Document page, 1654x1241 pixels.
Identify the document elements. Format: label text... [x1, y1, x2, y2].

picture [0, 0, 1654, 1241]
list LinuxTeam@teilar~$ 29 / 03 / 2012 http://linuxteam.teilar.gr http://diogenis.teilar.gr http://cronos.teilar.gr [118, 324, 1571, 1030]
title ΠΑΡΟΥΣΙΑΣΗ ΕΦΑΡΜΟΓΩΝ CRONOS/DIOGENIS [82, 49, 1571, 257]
...
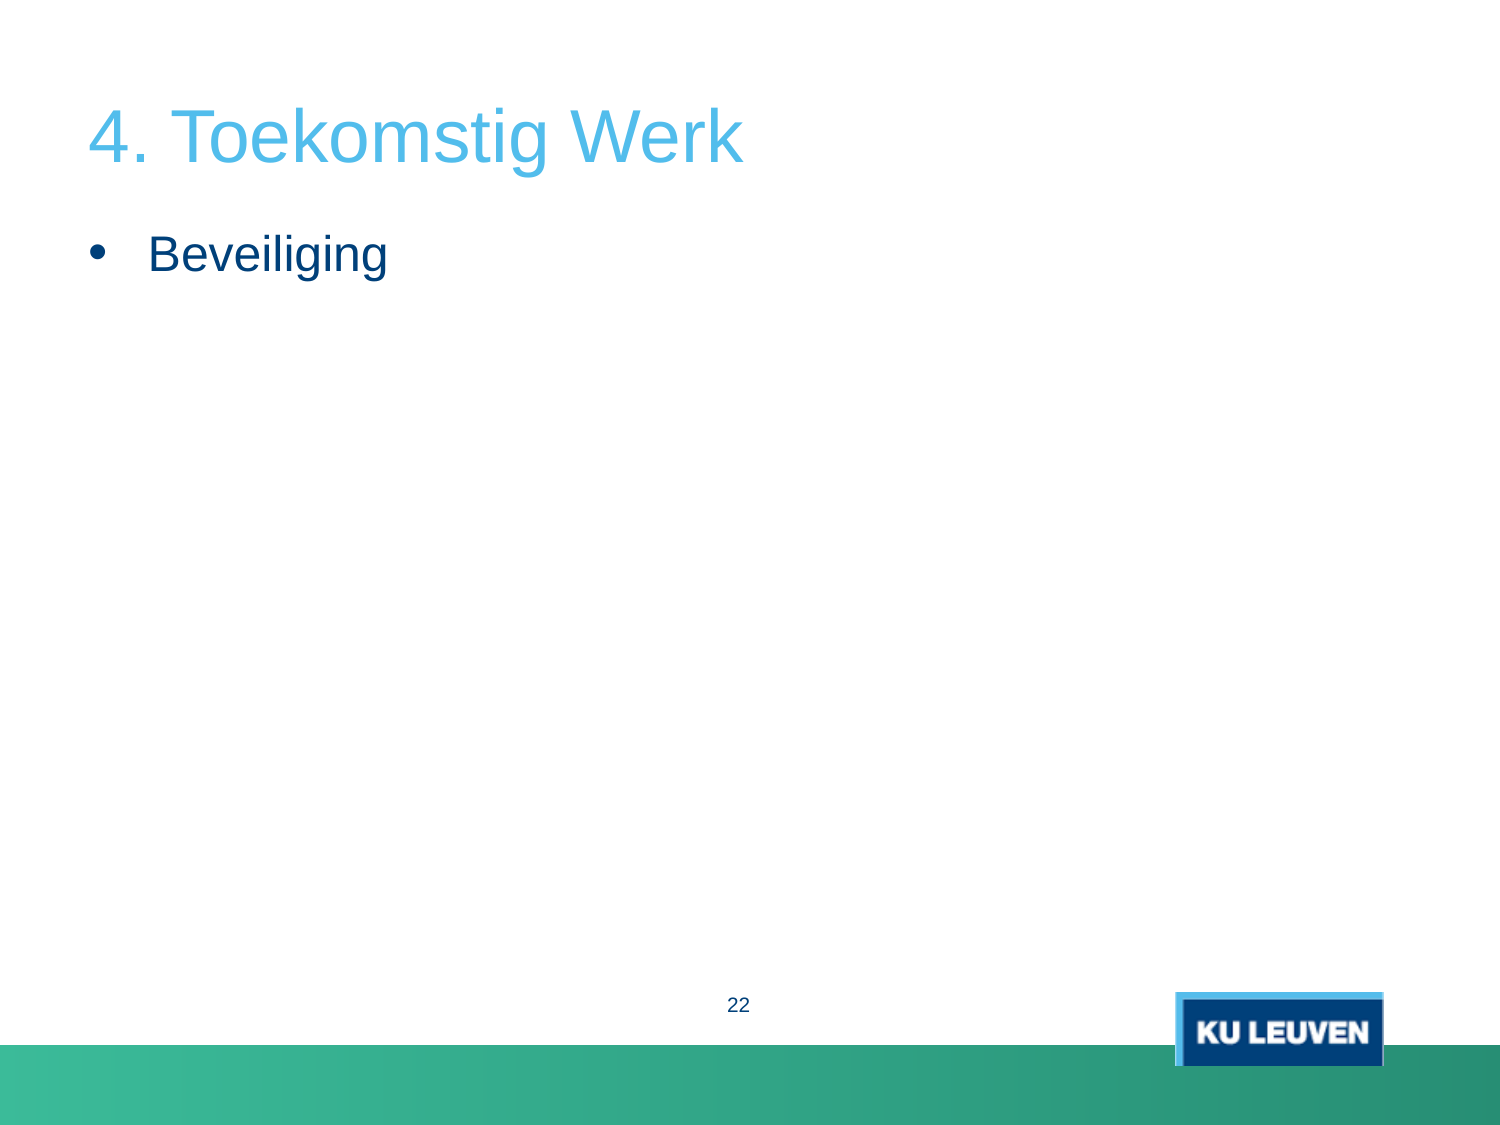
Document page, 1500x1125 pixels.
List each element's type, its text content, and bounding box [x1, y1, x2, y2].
--
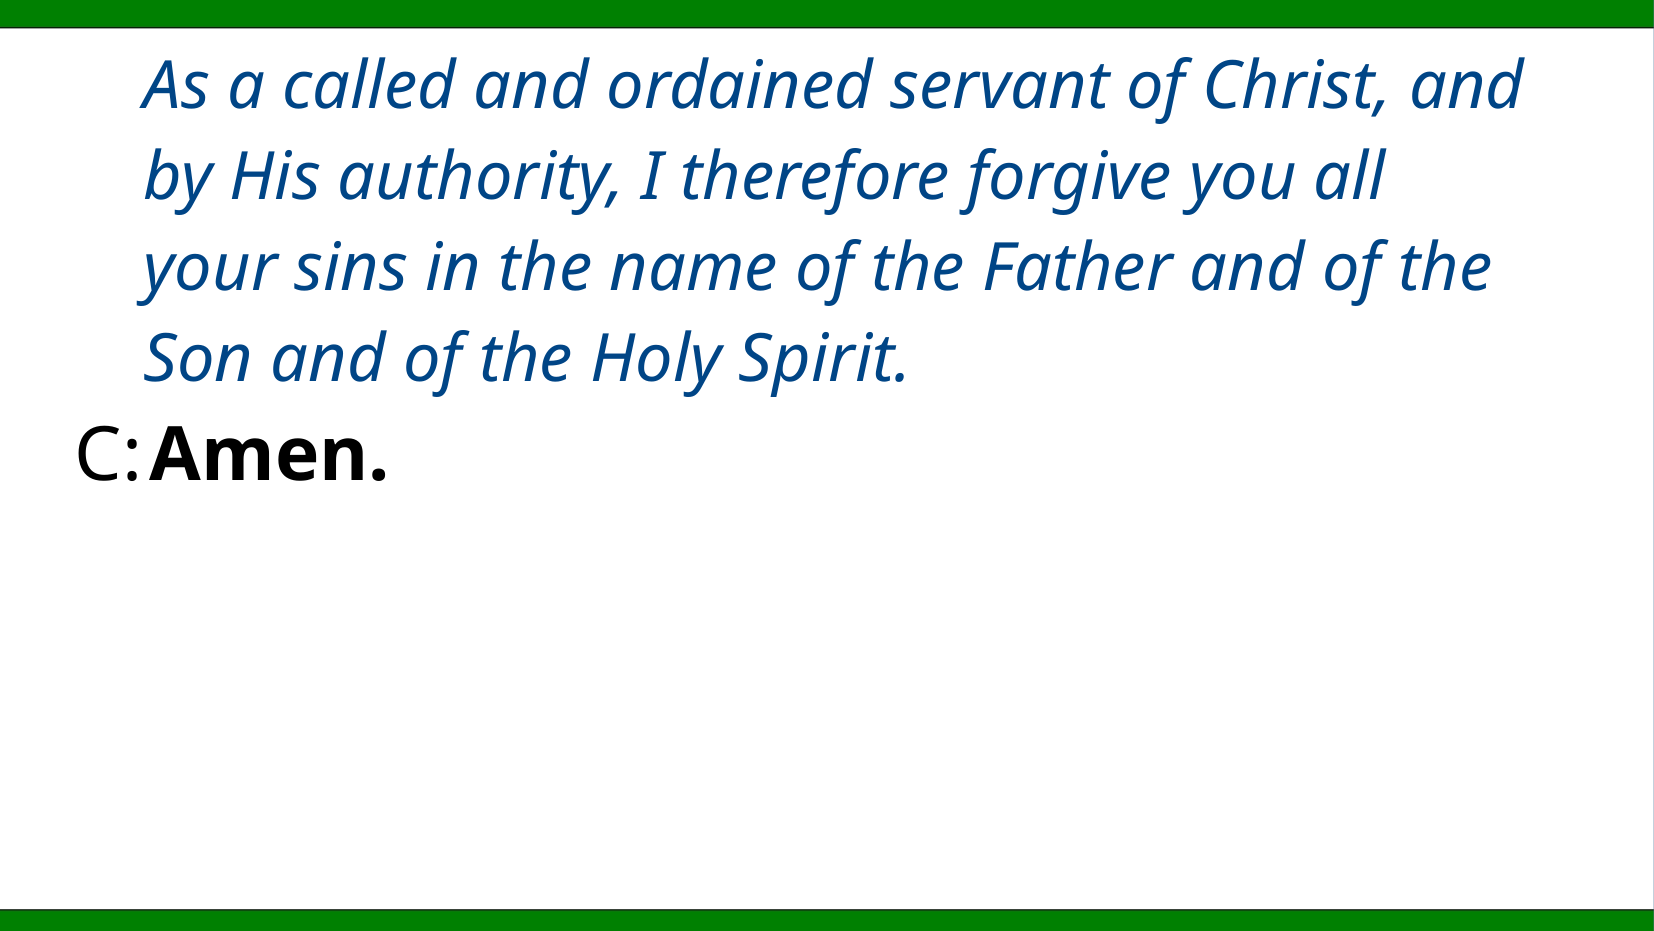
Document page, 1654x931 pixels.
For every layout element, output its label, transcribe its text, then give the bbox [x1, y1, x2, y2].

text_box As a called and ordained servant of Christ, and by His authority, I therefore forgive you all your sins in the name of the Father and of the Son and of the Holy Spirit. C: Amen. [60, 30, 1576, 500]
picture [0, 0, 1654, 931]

→ **Task statement**
Could you copy out the lines again word for word, beginning at the line that has "Document page, 1500x1125 pixels." and stopping after the line that has "List each element's"?

→ **Result for this task**
Document page, 1500x1125 pixels.
List each element's type, its text content, and bounding box [x1, y1, x2, y2].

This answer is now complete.